Now, newly elected liberal leader Raj Sherman said building the hospital was not well thought out.

Sherman said the provincial Conservatives have dumped millions of dollars into new facilities without adding capacity in the system.

"Where are you going to get the operational funds and the staff for the new buildings?" he said. "All they are doing is shuffling the staff or shuffling the deck chairs on the Titanic."

Indeed, Chris Eagle, chief executive of Alberta Health Services acknowledges there is a shortage of staff, but said AHS has a plan to deal with it.

"We will have to change our workforce mix because it will be changed for us," he said. "The aging and retirement of senior nurses will create just that change.
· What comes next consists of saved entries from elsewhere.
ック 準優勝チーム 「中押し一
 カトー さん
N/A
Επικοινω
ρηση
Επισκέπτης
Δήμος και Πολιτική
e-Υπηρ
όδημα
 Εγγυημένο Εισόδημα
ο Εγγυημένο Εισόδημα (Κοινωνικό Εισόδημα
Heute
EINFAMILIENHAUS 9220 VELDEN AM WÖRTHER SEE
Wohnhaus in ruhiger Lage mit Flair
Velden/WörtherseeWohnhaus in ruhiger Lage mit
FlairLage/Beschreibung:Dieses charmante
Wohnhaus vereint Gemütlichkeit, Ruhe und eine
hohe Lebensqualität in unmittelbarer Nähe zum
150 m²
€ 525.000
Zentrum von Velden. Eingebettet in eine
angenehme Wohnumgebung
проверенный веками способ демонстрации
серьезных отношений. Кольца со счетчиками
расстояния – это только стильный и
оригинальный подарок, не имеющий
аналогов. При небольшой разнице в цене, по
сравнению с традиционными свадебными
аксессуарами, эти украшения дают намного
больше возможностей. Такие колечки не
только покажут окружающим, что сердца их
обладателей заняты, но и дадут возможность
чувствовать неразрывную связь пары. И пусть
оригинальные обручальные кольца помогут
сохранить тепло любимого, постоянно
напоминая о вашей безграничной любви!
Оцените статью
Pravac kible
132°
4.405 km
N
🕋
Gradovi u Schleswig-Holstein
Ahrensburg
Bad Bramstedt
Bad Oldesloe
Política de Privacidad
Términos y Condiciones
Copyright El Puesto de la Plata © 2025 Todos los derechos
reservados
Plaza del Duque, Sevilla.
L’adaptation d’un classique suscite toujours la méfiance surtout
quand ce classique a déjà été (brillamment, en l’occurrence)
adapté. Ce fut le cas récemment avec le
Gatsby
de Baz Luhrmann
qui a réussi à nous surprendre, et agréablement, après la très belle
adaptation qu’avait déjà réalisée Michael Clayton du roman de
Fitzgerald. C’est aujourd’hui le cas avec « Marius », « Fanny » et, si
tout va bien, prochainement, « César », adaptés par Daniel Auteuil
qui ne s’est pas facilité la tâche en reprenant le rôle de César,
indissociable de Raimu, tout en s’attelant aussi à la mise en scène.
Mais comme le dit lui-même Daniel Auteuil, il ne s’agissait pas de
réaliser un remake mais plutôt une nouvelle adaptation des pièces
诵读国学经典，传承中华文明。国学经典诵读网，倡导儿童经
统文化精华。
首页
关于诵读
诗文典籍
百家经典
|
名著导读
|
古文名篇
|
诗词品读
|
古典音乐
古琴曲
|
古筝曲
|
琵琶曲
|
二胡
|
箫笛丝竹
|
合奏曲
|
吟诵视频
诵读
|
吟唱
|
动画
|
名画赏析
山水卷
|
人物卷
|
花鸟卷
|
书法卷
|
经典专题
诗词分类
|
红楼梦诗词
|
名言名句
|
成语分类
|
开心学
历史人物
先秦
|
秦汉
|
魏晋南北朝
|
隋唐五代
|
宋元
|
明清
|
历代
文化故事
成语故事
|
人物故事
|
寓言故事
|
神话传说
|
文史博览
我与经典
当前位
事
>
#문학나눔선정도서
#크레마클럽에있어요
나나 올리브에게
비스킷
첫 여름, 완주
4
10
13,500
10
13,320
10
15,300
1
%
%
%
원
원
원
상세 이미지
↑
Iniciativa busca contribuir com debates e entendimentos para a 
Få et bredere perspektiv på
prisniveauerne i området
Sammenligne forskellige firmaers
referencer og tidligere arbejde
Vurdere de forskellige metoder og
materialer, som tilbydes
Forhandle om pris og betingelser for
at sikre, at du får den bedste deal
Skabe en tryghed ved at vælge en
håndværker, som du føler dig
We have to adapt and change for it and that is what we are doing."

But some fear that "new mix" means greater reliance on lesser-trained staff.

If the province doesn't change that mix, its own documents suggest Alberta will face a shortage of more than 5,000 nurses in five years.

Heather Smith of the United Nurses of Alberta said that without more nurses the new hospital would not add beds to the system.

"If we don't have the personnel, we'll have here what we already had in Calgary with expansions at the Peter Lougheed (Centre) and the Rockyview (General Hospital)," said Smith. "Other beds will have to close and staff will have to be re-located in order to open any beds or minimal beds at that site."